The HPPA shuts the door on spray-and-pray solicitation tactics. But it opens the door wider for lenders who want to compete on trust and relationship strength. Specifically, it creates new opportunities to:

  • Deepen existing customer relationships with proactive, personalized engagement.
  • Capture consent earlier in the journey, before borrowers get lost in a flood of noise.
  • Differentiate in a less crowded, more consumer-friendly marketplace where trust is a true competitive advantage.

The lenders who lean in here will win—not because they shouted the loudest, but because they earned the right to stay connected.

Why this isn’t just another regulatory headache

Consumers have been saying it for years: the barrage of calls, texts, and emails after a mortgage application is exhausting. Some borrowers receive 100+ solicitations within 24 hours. That doesn’t build confidence—it erodes it. And we know this is not how our TE customers run their business.

HPPA represents a rare alignment of regulators, consumer advocates, and lenders themselves. It clears away predatory noise, improves the homebuying experience, and rewards lenders who put relationships at the center of their strategy.

As our Founder & CEO Joe Welu often reminds us, “Trust is the currency of modern financial services.” This law is an accelerant for lenders who understand that principle.

How we're going to help you thrive in a post-HPPA world

We’re not sitting on the sidelines waiting to see how this plays out. Our platform was purpose-built to help lenders engage customers in a way that’s personal, compliant, and built to last. Here’s how we’re making sure you’re ready for March 2026:

  • Proactive guidance: Our mortgage and tech experts are already helping lenders adjust monitoring practices, so they stay compliant without losing momentum.
  • Expand Customer Intelligence: We’re finalizing new capabilities to drive increased awareness and enrichment of your relationships, including expanding CI to all three bureaus, and streamlining our credit improvement alert.
  • Investments in consent: Upgraded features coming soon to capture and respect consumer consent in clear, frictionless ways—including through our ecosystem partnerships.

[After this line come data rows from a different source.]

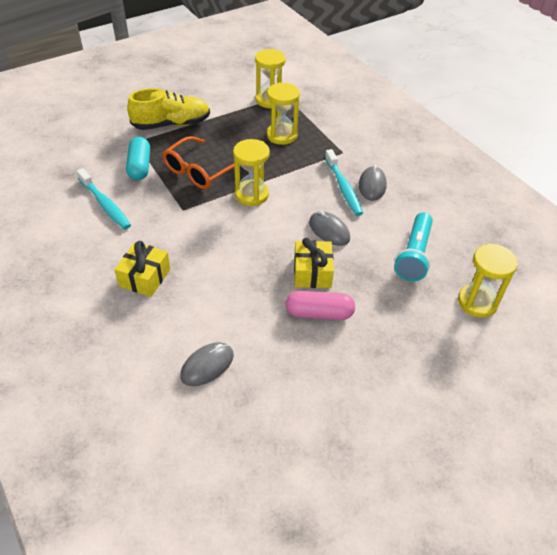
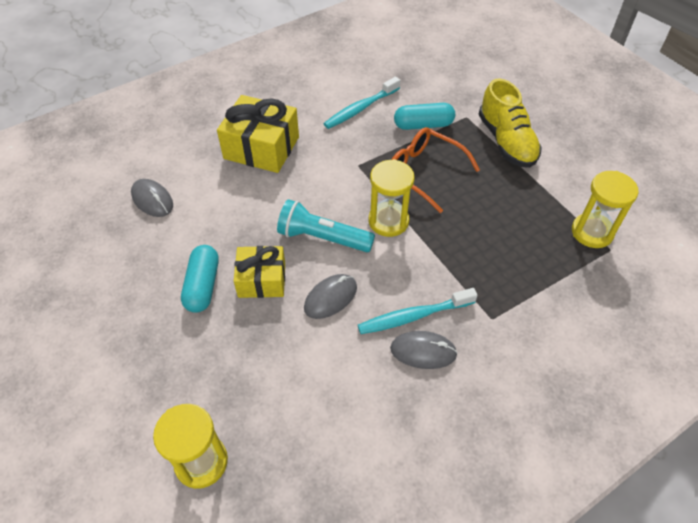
camera: 90 degrees right, 5 degrees up
(145, 277) = (261, 148): yellow gift -> yellow gift, size x1.55
(282, 135) = (512, 248): yellow hourglass -> none
(319, 313) = (202, 286): pink capsule -> turquoise capsule
(414, 255) = (288, 392): turquoise flashlight -> turquoise flashlight (322, 238)

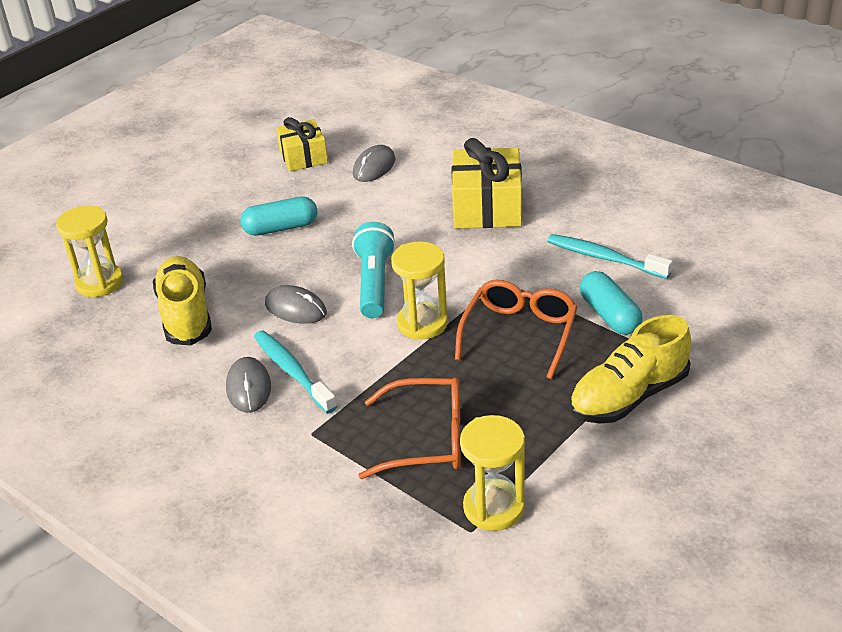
camera: 75 degrees right, 15 degrees down
(262, 280) = (301, 260): yellow gift -> yellow gift (303, 157)
(298, 386) = (186, 315): none -> yellow shoe
(518, 251) = (425, 439): none -> orange glasses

This isn’t a band-aid or a reaction; it’s an evolution of how modern lenders build sustainable engagement to develop customers for life.

Bottom line: this isn’t a roadblock—it’s an opportunity

Every regulatory change comes with friction. But HPPA isn’t just about compliance—it’s about clarity. It’s about stripping away noise and giving lenders who prioritize relationships a stage to shine.

The lenders who thrive in this new environment won’t be the ones chasing trigger leads. They’ll be the ones investing in trusted, personalized engagement—from first touch through every financial milestone.

And that’s exactly what Total Expert was built to help you do: navigate the shifts, build lifelong trust, and continue winning customers for life.